**数据内容**
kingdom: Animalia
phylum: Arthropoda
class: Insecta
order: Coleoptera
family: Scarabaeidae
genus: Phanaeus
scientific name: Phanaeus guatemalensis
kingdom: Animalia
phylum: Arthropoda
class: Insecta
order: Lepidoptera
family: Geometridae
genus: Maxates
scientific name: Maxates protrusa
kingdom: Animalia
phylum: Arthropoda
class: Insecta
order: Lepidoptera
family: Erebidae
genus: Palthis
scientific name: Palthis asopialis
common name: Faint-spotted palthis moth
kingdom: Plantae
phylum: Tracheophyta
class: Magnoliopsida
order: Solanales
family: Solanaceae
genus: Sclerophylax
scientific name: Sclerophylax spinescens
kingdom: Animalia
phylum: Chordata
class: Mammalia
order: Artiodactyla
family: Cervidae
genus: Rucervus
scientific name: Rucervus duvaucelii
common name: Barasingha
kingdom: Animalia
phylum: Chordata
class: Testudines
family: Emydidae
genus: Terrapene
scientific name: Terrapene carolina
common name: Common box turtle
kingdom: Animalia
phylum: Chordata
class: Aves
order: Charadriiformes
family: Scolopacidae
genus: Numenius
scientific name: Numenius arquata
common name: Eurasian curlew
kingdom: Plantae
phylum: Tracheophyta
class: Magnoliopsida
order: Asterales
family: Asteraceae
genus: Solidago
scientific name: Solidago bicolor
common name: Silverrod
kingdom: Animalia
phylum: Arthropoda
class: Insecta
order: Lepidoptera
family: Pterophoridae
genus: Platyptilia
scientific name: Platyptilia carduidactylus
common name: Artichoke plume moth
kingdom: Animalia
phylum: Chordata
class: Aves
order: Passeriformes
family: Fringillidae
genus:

**任务说明**
将上方全部记录逐行照原样抄写，不作任何改动。

**参考答案**
kingdom: Animalia
phylum: Arthropoda
class: Insecta
order: Coleoptera
family: Scarabaeidae
genus: Phanaeus
scientific name: Phanaeus guatemalensis
kingdom: Animalia
phylum: Arthropoda
class: Insecta
order: Lepidoptera
family: Geometridae
genus: Maxates
scientific name: Maxates protrusa
kingdom: Animalia
phylum: Arthropoda
class: Insecta
order: Lepidoptera
family: Erebidae
genus: Palthis
scientific name: Palthis asopialis
common name: Faint-spotted palthis moth
kingdom: Plantae
phylum: Tracheophyta
class: Magnoliopsida
order: Solanales
family: Solanaceae
genus: Sclerophylax
scientific name: Sclerophylax spinescens
kingdom: Animalia
phylum: Chordata
class: Mammalia
order: Artiodactyla
family: Cervidae
genus: Rucervus
scientific name: Rucervus duvaucelii
common name: Barasingha
kingdom: Animalia
phylum: Chordata
class: Testudines
family: Emydidae
genus: Terrapene
scientific name: Terrapene carolina
common name: Common box turtle
kingdom: Animalia
phylum: Chordata
class: Aves
order: Charadriiformes
family: Scolopacidae
genus: Numenius
scientific name: Numenius arquata
common name: Eurasian curlew
kingdom: Plantae
phylum: Tracheophyta
class: Magnoliopsida
order: Asterales
family: Asteraceae
genus: Solidago
scientific name: Solidago bicolor
common name: Silverrod
kingdom: Animalia
phylum: Arthropoda
class: Insecta
order: Lepidoptera
family: Pterophoridae
genus: Platyptilia
scientific name: Platyptilia carduidactylus
common name: Artichoke plume moth
kingdom: Animalia
phylum: Chordata
class: Aves
order: Passeriformes
family: Fringillidae
genus:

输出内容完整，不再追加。